Retype the entries below word for word, leaving out the pictures.

START Records to process

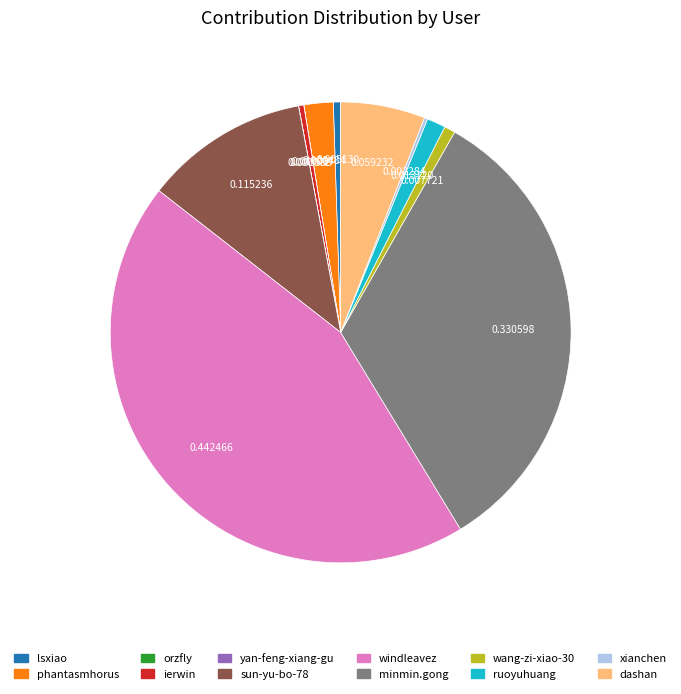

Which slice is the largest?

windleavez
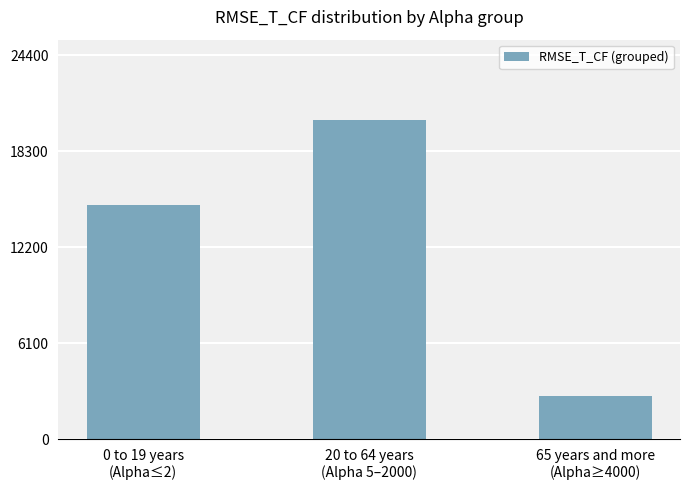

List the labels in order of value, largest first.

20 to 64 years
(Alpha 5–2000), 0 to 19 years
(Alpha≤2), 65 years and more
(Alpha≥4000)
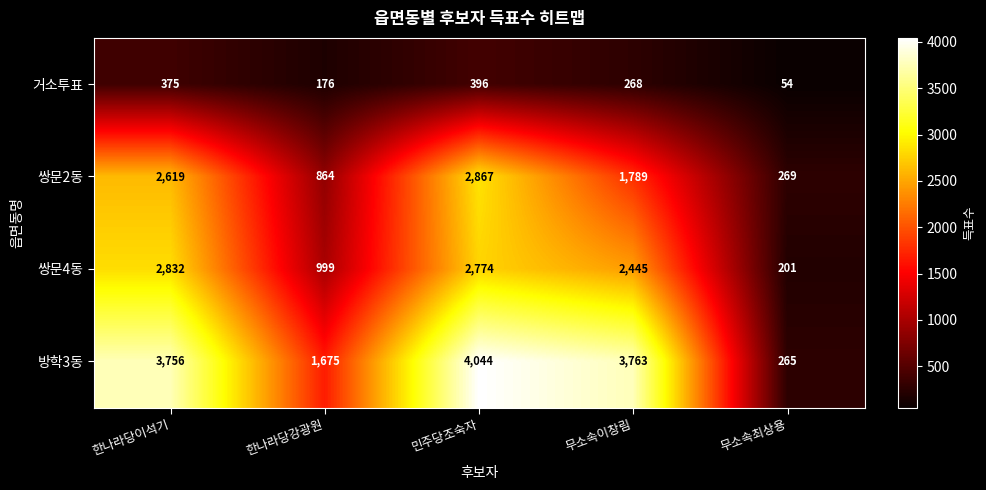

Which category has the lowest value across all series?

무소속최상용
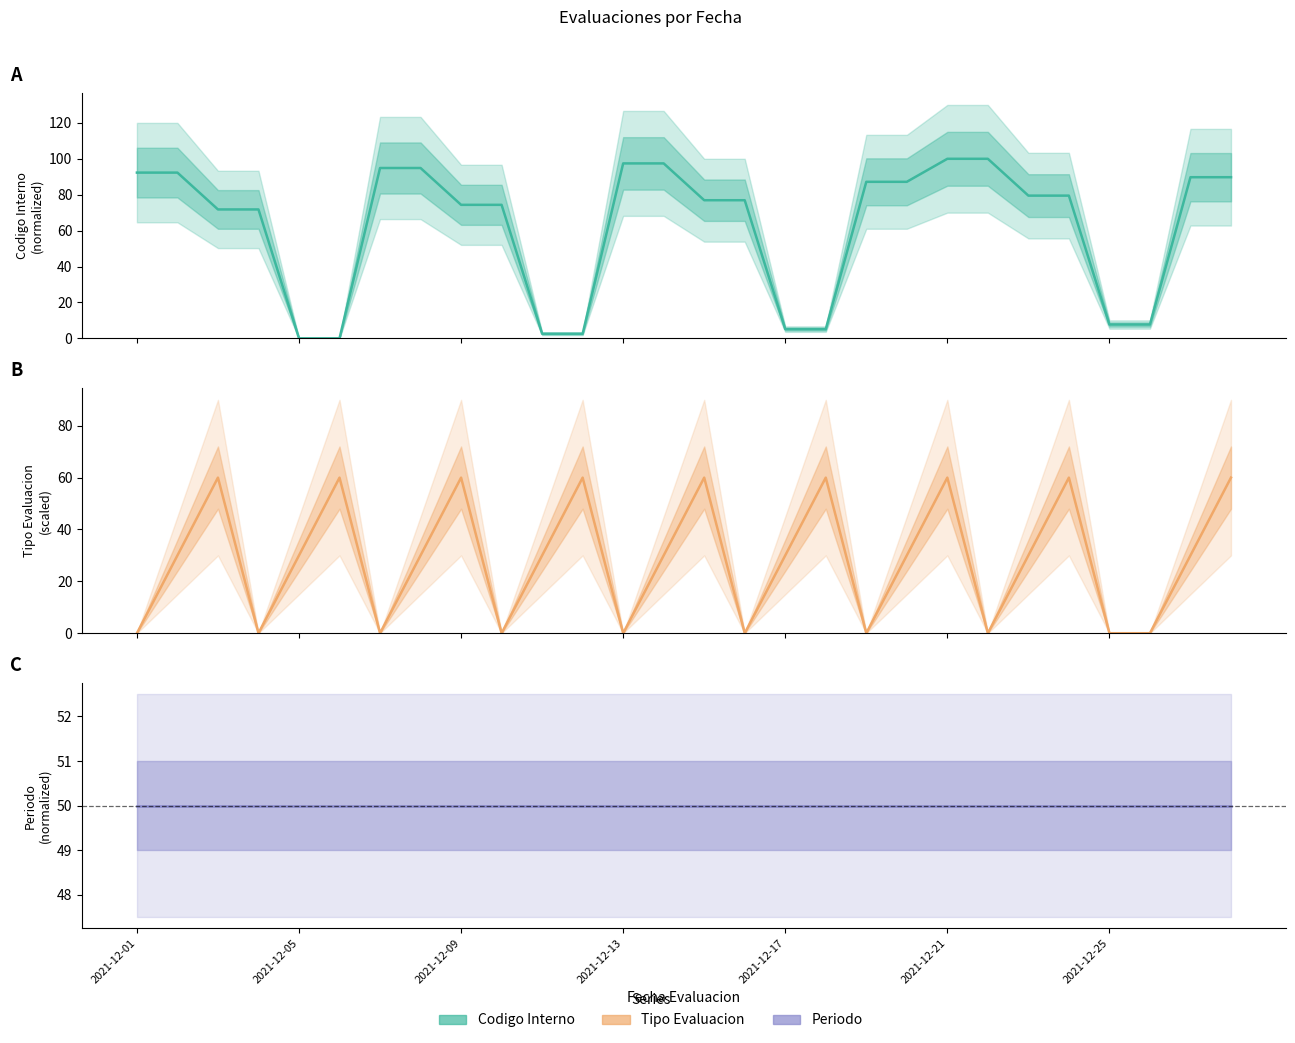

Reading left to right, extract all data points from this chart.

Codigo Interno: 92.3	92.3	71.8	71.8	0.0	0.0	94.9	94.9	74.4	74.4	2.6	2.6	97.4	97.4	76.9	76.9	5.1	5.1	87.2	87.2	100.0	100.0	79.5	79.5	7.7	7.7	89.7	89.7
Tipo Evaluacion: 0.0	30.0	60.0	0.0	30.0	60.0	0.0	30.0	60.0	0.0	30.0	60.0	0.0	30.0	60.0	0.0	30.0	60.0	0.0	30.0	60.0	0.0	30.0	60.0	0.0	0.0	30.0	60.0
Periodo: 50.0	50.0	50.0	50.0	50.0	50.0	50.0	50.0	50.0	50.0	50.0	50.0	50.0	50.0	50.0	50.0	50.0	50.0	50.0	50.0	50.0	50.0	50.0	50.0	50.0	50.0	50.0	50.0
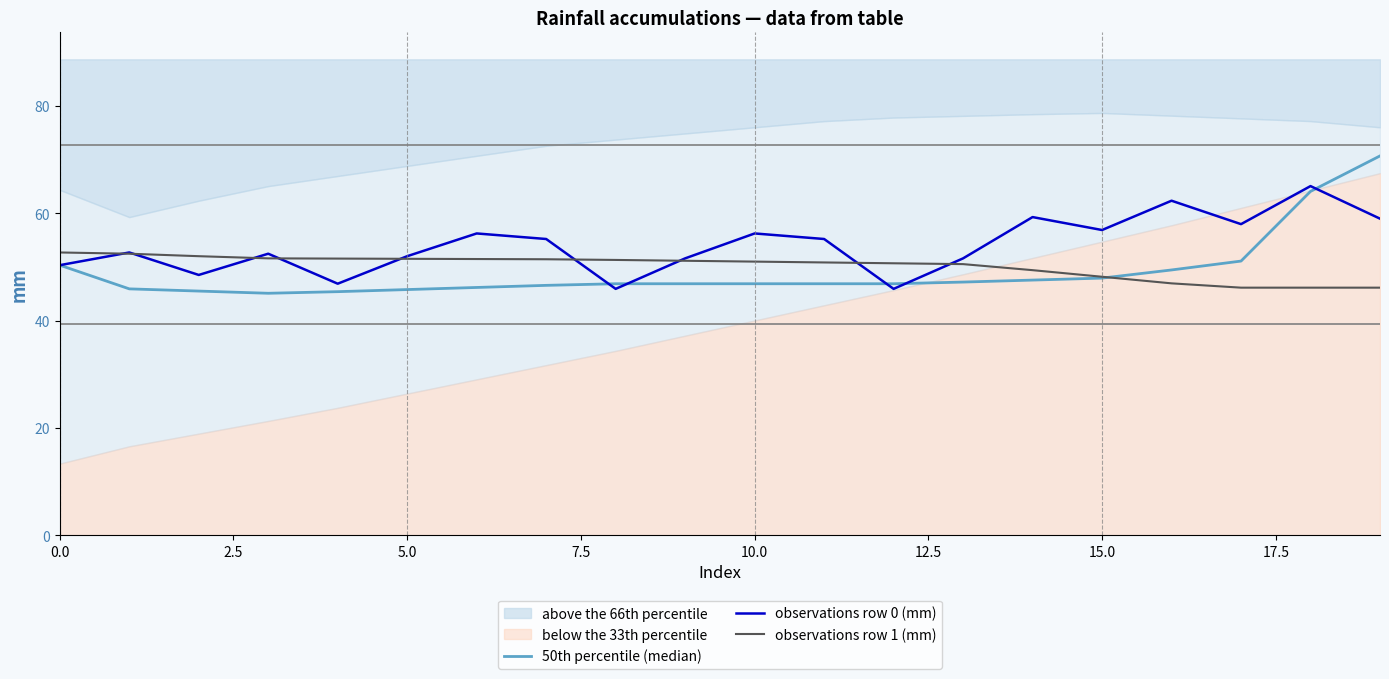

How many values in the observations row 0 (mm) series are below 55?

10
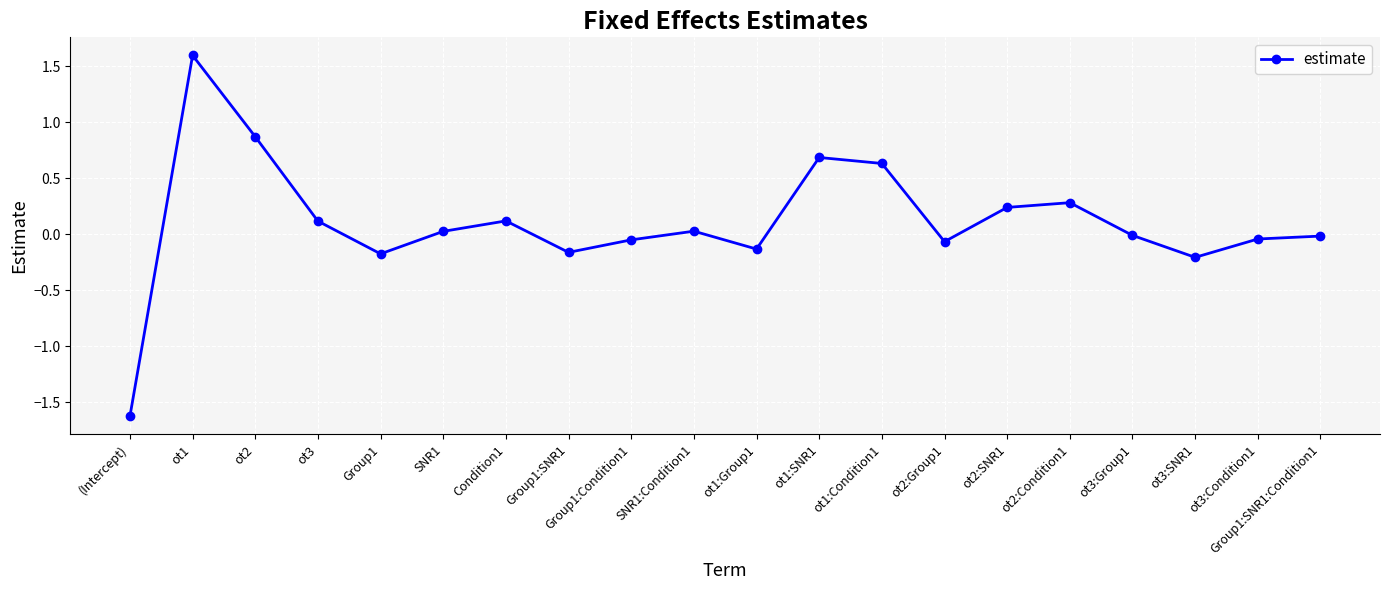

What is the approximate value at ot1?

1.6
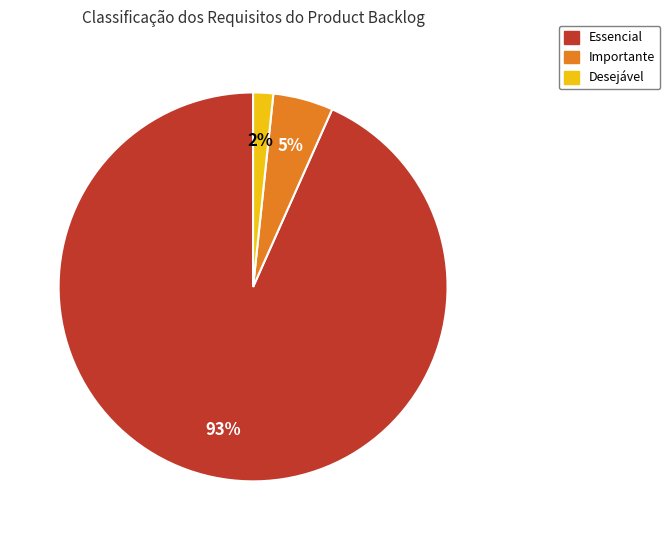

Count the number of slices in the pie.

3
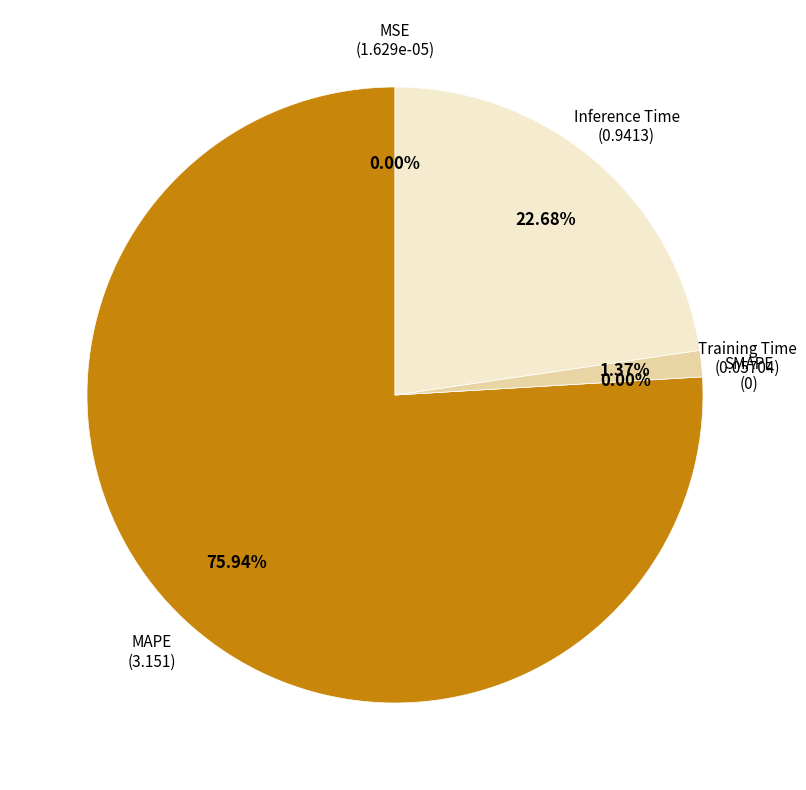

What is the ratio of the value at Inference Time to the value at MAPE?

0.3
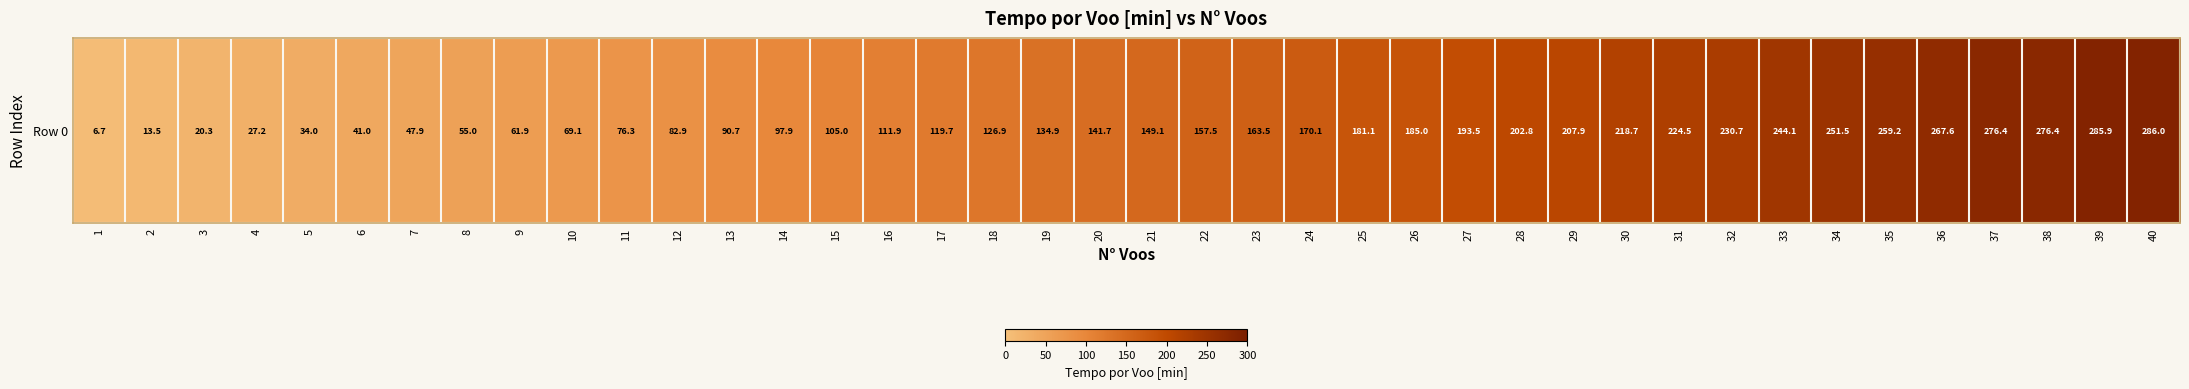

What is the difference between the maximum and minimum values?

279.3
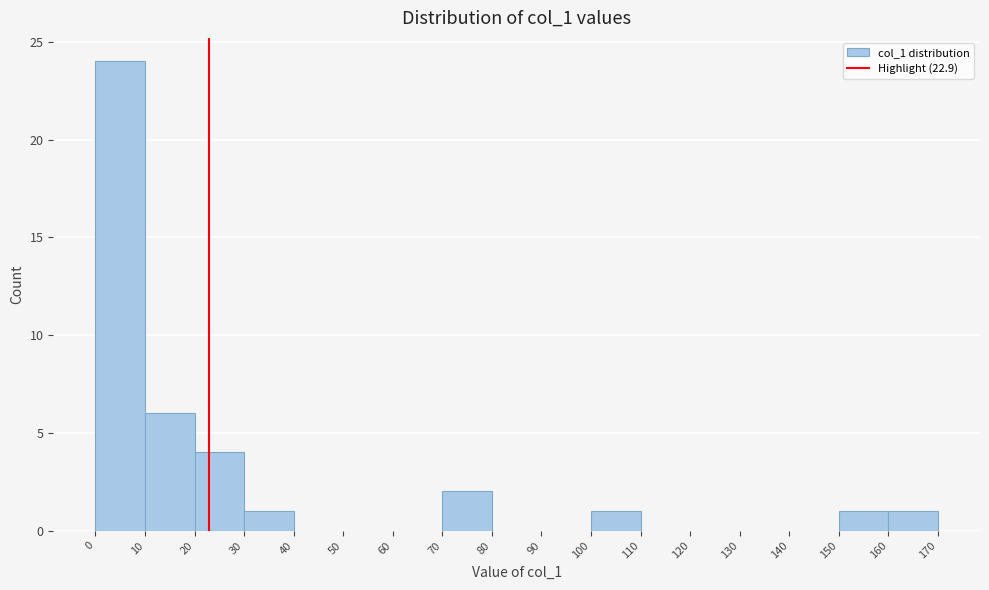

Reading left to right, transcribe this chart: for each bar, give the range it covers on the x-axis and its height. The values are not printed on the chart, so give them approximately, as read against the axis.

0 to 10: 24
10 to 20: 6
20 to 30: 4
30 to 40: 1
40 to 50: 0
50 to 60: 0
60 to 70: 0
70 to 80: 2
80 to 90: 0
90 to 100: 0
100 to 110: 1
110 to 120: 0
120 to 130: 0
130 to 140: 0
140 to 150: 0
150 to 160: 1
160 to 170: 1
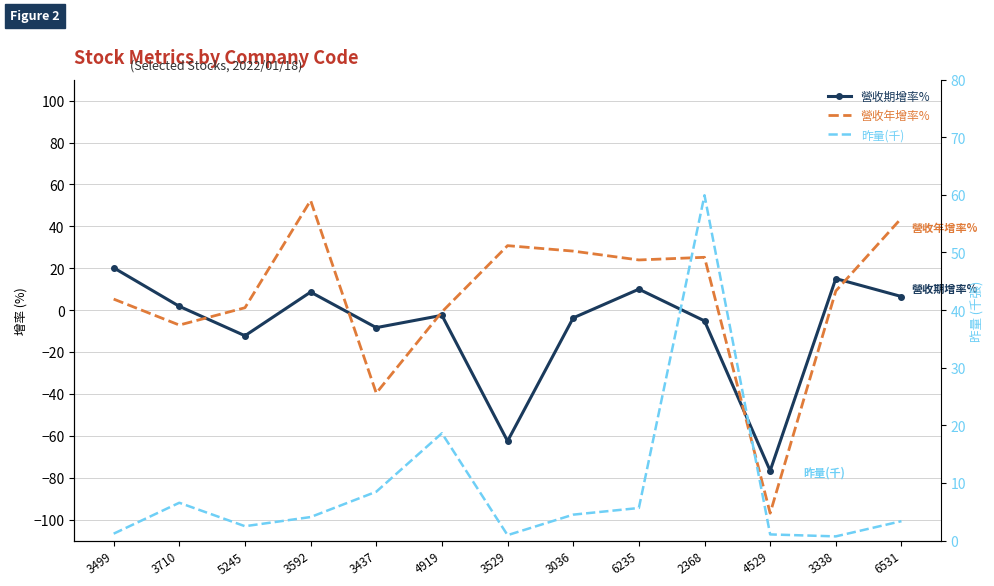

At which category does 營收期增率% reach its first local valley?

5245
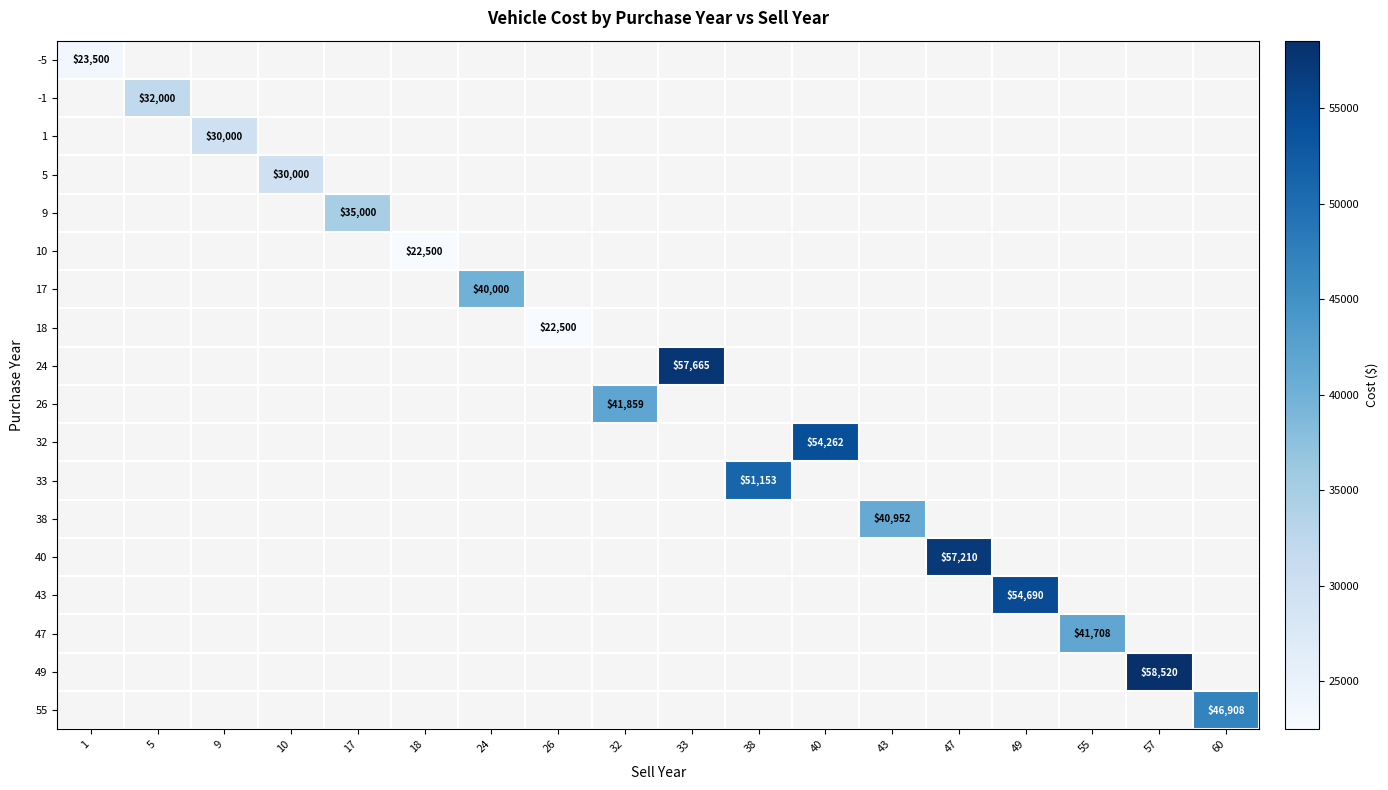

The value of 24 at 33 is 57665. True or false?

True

END Records to process

*Task response*:
Which slice is the largest?

windleavez

List the labels in order of value, largest first.

20 to 64 years
(Alpha 5–2000), 0 to 19 years
(Alpha≤2), 65 years and more
(Alpha≥4000)

Which category has the lowest value across all series?

무소속최상용

Reading left to right, extract all data points from this chart.

Codigo Interno: 92.3	92.3	71.8	71.8	0.0	0.0	94.9	94.9	74.4	74.4	2.6	2.6	97.4	97.4	76.9	76.9	5.1	5.1	87.2	87.2	100.0	100.0	79.5	79.5	7.7	7.7	89.7	89.7
Tipo Evaluacion: 0.0	30.0	60.0	0.0	30.0	60.0	0.0	30.0	60.0	0.0	30.0	60.0	0.0	30.0	60.0	0.0	30.0	60.0	0.0	30.0	60.0	0.0	30.0	60.0	0.0	0.0	30.0	60.0
Periodo: 50.0	50.0	50.0	50.0	50.0	50.0	50.0	50.0	50.0	50.0	50.0	50.0	50.0	50.0	50.0	50.0	50.0	50.0	50.0	50.0	50.0	50.0	50.0	50.0	50.0	50.0	50.0	50.0

How many values in the observations row 0 (mm) series are below 55?

10

What is the approximate value at ot1?

1.6

Count the number of slices in the pie.

3

What is the ratio of the value at Inference Time to the value at MAPE?

0.3

What is the difference between the maximum and minimum values?

279.3

Reading left to right, transcribe this chart: for each bar, give the range it covers on the x-axis and its height. The values are not printed on the chart, so give them approximately, as read against the axis.

0 to 10: 24
10 to 20: 6
20 to 30: 4
30 to 40: 1
40 to 50: 0
50 to 60: 0
60 to 70: 0
70 to 80: 2
80 to 90: 0
90 to 100: 0
100 to 110: 1
110 to 120: 0
120 to 130: 0
130 to 140: 0
140 to 150: 0
150 to 160: 1
160 to 170: 1

At which category does 營收期增率% reach its first local valley?

5245

The value of 24 at 33 is 57665. True or false?

True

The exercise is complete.